Они повернули и медленно поплыли по озеру к деревне. С длинных весел срывались капельки, переливались на солнце, дробились на тысячи сверкающих бриллиантов, огненным дождем падали в голубую воду. По самой середине озера плыла большая лодка под серым полотняным парусом. Он провис, ветру было не под силу надуть его, – легкому, едва заметному ветерку, дующему с востока, предвестнику долгих погожих дней и звездных ночей.

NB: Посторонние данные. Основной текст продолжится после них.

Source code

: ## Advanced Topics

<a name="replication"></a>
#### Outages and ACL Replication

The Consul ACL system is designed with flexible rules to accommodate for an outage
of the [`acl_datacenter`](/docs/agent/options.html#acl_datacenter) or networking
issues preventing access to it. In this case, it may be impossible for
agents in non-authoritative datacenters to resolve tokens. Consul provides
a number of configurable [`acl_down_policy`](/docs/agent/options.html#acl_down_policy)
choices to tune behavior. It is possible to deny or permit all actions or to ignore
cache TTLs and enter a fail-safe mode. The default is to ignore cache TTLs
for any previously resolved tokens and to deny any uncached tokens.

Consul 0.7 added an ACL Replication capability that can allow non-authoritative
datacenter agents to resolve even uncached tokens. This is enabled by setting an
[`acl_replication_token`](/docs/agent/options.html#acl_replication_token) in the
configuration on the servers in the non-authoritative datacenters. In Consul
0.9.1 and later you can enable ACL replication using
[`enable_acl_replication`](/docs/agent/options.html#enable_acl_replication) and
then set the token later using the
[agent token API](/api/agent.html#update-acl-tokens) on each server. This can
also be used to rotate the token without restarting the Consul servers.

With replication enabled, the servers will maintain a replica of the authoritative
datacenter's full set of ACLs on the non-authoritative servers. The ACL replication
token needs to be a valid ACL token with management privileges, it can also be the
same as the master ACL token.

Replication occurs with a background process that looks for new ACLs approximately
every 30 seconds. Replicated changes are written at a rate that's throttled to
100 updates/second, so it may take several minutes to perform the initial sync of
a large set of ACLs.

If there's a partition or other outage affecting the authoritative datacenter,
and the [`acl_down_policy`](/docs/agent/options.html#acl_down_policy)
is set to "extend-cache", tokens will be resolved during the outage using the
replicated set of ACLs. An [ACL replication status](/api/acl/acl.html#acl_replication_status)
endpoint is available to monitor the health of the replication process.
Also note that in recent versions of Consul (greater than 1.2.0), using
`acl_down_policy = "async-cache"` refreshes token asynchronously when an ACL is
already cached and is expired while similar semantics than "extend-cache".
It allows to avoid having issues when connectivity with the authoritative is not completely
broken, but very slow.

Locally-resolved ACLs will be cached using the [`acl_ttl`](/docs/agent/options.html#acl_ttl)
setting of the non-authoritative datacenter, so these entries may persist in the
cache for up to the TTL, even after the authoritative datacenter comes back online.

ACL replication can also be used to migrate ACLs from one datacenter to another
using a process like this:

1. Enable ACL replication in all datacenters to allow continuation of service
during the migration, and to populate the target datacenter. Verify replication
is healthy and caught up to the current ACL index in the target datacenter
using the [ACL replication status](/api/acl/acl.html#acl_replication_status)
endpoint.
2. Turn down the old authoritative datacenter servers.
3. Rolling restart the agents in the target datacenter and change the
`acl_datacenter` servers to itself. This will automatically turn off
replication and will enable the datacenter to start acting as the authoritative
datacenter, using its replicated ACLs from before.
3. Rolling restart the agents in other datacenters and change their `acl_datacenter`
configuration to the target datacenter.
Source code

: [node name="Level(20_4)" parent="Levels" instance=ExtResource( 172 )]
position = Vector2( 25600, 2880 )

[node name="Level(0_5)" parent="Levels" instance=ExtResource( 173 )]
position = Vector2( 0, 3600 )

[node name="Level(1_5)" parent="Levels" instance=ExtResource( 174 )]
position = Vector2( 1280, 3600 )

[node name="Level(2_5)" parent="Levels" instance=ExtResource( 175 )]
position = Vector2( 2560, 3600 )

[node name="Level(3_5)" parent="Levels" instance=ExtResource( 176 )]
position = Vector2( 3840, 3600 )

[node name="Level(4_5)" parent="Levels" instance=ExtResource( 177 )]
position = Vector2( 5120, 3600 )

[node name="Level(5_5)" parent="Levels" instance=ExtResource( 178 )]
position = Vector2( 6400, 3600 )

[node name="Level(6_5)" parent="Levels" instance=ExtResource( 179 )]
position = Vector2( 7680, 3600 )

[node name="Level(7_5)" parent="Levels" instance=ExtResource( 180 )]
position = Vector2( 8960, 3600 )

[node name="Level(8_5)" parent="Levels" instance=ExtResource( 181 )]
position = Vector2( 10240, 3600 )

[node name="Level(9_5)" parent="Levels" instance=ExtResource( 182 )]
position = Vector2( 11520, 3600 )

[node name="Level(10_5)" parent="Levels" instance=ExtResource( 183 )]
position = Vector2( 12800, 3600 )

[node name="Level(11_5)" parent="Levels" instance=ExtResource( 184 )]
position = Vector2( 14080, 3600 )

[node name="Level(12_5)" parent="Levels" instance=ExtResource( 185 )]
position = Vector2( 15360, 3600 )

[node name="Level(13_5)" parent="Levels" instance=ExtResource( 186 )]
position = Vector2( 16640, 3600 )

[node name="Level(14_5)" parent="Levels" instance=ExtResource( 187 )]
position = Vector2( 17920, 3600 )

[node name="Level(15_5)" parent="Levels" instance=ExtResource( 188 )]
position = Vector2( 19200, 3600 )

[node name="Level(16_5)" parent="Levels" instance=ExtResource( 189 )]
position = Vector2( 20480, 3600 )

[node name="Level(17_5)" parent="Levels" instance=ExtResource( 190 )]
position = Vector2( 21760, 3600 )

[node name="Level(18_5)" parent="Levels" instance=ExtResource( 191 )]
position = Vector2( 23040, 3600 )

Со всех сторон возвращались лодки. Одна за другой выплывали они из тростников, из камышей, из ивовых зарослей, из-за всех излучин реки.

– Сколько народу на рыбалке!

– А что теперь и делать, если не рыбу ловить?

– А за деревней – и на реке, и на болотах – всюду ловят.

– Ну, там-то хоть для себя.

– Зато и рыбы меньше.

– Меньше-то, конечно, меньше. Откуда ей там быть?

Лодка быстро перерезала озеро наискось. В сияющем воздухе раздавалась песенка:

 
Ой, я в бору воду беру,
Ветер воду разливает.
Молодая молодица
Свою долю проклинает! [3]3
  Стихотворные переводы в трилогии выполнены Л. Мартыновым.


[Закрыть]

 

– Вот кому-то и петь охота…

– Кальчуковы дивчата.

– Неужели сами выезжают на ловлю?

– А что им делать? Кальчук не может, с самой зимы болеет.

– Что это с ним?

– Кашель душит. Как закашляется, так и выплюнет сгусток крови с кулак величиной.

– Что ты говоришь?

– Что слышишь. Теперь только с него и спросу, что за внучком присмотрит. Сноха по хозяйству работает, а дивчата на лов выходят.

– Беда им без парня.

– Как же не беда! Вырастил сына, а теперь что?

– Вроде как Иванчук.

– Ну да! Кальчуков парень три года отсидки получил. Да и то потому только, что это, мол, воровство. А какое же воровство в лесу… Садил его кто, что ли?

– Верно. Лес для всех растет.

– Все равно как рыба в воде…

– Так-то оно так, да вот в лесу лесничий, лесники…

– А на воде господин инженер.

– От этого никуда не денешься.

– И то еще Кальчук немного получил… Чего там три года…

– Конечно, немного.

– Говорят, будто к младшей кальчуковской девчонке Стефек из Ольшинок ходит.

– Э, бабьи сплетни… – рассердился Васыль, но Иван настаивал:

– А почему бы нет? Девушки красивые.

– Походит, походит и перестанет.

– Это уж как водится, – согласился Иван.

Лодка ударилась носом в кремнистый берег. Пильнюк взял весло и двинулся в гору, к своей избе. Совюки пошли боковой тропинкой.